Deciphering the Remnants of Core-Collapse Supernovae: Reconstructing Progenitor Star Properties and Explosion Mechanisms

TL;DR

This study uses advanced 3D simulations to connect supernova explosion physics and ejecta-CSM interactions with the complex observed structures of Cassiopeia A, revealing how initial explosion conditions and environmental effects shape remnant morphology.

Contribution

First detailed 3D hydrodynamic and magnetohydrodynamic simulations of Cas A from core collapse to 1000 years, incorporating key physical processes to explain observed ejecta structures.

Findings

Filamentary ejecta network forms during early explosion due to instabilities.

Green Monster morphology results from dense ejecta interacting with asymmetric CSM.

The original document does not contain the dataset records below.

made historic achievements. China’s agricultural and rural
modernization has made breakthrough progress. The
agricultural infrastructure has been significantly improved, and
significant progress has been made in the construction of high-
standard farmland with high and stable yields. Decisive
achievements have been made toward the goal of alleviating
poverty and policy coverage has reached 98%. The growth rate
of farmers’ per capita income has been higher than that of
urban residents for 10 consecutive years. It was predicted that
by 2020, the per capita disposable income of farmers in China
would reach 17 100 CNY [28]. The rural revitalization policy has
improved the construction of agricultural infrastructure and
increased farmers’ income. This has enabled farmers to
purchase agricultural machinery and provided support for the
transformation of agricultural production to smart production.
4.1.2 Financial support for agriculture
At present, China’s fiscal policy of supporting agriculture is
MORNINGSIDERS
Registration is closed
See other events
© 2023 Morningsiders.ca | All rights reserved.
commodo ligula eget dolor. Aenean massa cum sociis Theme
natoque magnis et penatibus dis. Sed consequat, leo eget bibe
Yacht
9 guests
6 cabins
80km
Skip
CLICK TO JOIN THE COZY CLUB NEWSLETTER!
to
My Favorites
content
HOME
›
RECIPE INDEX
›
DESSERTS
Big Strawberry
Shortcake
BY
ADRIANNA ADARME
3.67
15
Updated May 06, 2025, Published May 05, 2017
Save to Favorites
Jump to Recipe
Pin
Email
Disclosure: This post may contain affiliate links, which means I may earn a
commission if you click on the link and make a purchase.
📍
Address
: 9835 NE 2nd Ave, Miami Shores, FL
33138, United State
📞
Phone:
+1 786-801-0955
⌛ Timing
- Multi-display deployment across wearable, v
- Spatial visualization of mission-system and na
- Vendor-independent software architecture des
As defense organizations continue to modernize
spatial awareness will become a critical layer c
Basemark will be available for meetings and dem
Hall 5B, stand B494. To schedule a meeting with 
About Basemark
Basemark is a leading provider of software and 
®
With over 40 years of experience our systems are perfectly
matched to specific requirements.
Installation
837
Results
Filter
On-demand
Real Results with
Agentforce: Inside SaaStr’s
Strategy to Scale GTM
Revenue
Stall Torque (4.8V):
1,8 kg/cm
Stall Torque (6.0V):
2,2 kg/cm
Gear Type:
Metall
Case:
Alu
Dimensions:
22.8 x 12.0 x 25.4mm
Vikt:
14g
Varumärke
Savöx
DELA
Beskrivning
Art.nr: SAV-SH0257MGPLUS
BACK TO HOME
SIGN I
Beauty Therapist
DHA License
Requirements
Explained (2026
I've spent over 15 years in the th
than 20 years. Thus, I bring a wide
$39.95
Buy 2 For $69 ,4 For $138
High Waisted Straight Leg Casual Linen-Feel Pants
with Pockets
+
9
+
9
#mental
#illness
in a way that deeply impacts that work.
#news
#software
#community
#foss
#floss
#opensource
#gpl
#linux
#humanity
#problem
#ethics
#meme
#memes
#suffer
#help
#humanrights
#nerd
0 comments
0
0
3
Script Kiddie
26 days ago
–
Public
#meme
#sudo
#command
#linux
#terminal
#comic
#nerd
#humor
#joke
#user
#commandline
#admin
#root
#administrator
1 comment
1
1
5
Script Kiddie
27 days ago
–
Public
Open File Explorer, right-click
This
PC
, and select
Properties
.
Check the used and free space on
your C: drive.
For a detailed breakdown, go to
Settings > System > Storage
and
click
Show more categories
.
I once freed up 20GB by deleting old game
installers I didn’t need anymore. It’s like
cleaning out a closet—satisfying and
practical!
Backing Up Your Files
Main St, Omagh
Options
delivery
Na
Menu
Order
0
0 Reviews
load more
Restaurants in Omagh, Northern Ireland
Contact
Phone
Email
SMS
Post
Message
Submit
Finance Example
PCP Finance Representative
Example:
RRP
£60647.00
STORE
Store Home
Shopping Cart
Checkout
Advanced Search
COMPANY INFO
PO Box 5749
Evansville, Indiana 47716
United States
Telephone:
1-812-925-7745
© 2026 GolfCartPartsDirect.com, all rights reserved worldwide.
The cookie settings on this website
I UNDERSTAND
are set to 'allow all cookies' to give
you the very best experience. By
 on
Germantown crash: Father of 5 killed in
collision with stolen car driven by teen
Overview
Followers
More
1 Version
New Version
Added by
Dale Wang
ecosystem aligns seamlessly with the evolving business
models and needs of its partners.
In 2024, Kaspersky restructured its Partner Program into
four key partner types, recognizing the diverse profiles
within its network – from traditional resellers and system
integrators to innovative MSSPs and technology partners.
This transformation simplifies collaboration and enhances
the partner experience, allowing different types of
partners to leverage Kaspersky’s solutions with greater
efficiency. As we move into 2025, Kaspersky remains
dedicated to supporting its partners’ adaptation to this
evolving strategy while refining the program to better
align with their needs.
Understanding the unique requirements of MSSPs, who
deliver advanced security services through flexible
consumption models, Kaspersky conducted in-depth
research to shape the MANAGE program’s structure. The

Radiative cooling enhances fragmentation, creating holes and rings.

Abstract

(Abridged) Recent JWST observations of Cassiopeia A (Cas A) reveal unprecedented ejecta substructure, including a web of filaments and the enigmatic "Green Monster" (GM), characterized by nearly circular holes and rings. These features provide new constraints on supernova (SN) explosion physics and ejecta-circumstellar medium (CSM) interactions. We present high-resolution three-dimensional hydrodynamic and magnetohydrodynamic simulations of a neutrino-driven SN explosion tailored to Cas A, following the system from core collapse to an age of $\sim 1000$ yr. The models include key physical processes such as hydrodynamic instabilities, Ni-bubble effects, radiative cooling, non-equilibrium ionization, and electron-ion temperature equilibration. Our results show that the filamentary ejecta network naturally forms during the early explosion due to the interaction of neutrino-driven bubbles and instabilities, retaining a memory of the initial conditions before being progressively modified by the reverse shock. The GM morphology is reproduced by the interaction of dense ejecta clumps with an asymmetric, forward-shocked CSM shell, with radiative cooling enhancing fragmentation and generating the observed holes and rings. Overall, our study demonstrates that Cas A's complex morphology reflects both the imprint of the explosion mechanism and subsequent ejecta-CSM interactions.